Cette complexité renvoie aux nombreux paradoxes soulevés quant à l’autonomie des femmes actives dans le champ des oeuvres consacrées à la petite enfance, prises dans une logique d’encadrement et de contrôle des mères, tout en subissant l’influence de la conception de l’organisation sociale et des inégalités de sexe et de classe, ainsi que de la naturalisation des compétences attribuées aux femmes et qui leur sont « réservées ». L’un des apports indéniables de l’auteure est de revoir l’argumentaire « maternaliste » fallacieux, utilisé couramment et indistinctement dans la production scientifique des 20 dernières années pour illustrer cette ambiguïté fondamentale dans la position des mères comme dans celle des femmes d’oeuvres. Faisant le bilan de l’« action féminine » dans le champ des oeuvres de l’enfance, Marissal constate plutôt ceci : « Curieusement, les organisations féminines, quelle que soit leur tendance politique ou religieuse, n’utilisent pas d’argumentation maternaliste pour justifier leur intervention dans le champ des oeuvres de l’enfance » (p. 267). Si les féministes ont recours à des arguments maternalistes pour revendiquer la participation des femmes à la gestion de la bienfaisance, elles se battent surtout pour l’égalité civile et économique, les régimes matrimoniaux, les droits professionnels, l’enseignement féminin de qualité et le suffrage, expose-t-elle.

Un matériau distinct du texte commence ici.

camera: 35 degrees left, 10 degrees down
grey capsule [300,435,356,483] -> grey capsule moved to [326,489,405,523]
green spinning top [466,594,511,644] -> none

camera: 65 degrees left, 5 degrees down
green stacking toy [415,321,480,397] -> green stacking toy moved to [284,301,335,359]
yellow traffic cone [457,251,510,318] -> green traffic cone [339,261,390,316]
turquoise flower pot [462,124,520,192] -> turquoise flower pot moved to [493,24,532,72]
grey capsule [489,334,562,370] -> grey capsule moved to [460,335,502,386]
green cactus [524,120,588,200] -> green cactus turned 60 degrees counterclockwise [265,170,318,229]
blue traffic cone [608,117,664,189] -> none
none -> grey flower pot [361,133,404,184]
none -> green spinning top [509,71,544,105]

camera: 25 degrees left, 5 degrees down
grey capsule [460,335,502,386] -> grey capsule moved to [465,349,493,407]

L’ouvrage illustre bien l’ampleur de l’investissement des femmes dans le champ des oeuvres de l’enfance, depuis les bourgeoises philanthropes jusqu’aux professionnelles de l’action sociale, en passant par les associations d’ouvrières après la Première Guerre mondiale. Pour la période de l’entre-deux-guerres en particulier, les oeuvres de l’enfance ont ainsi constitué « des lieux de rapprochement et de rencontre entre les classes sociales mais aussi de moralisation et de contrôle social » (p. 221). Cet ouvrage sur l’histoire de la protection de l’enfance en Belgique pendant la période 1890-1940 nous en convainc. L’apport de Marissal est d’offrir une synthèse magistrale sur la question, à la fois synthétique et rigoureusement documentée, sans toutefois céder à la simplification d’enjeux complexes. C’est à lire.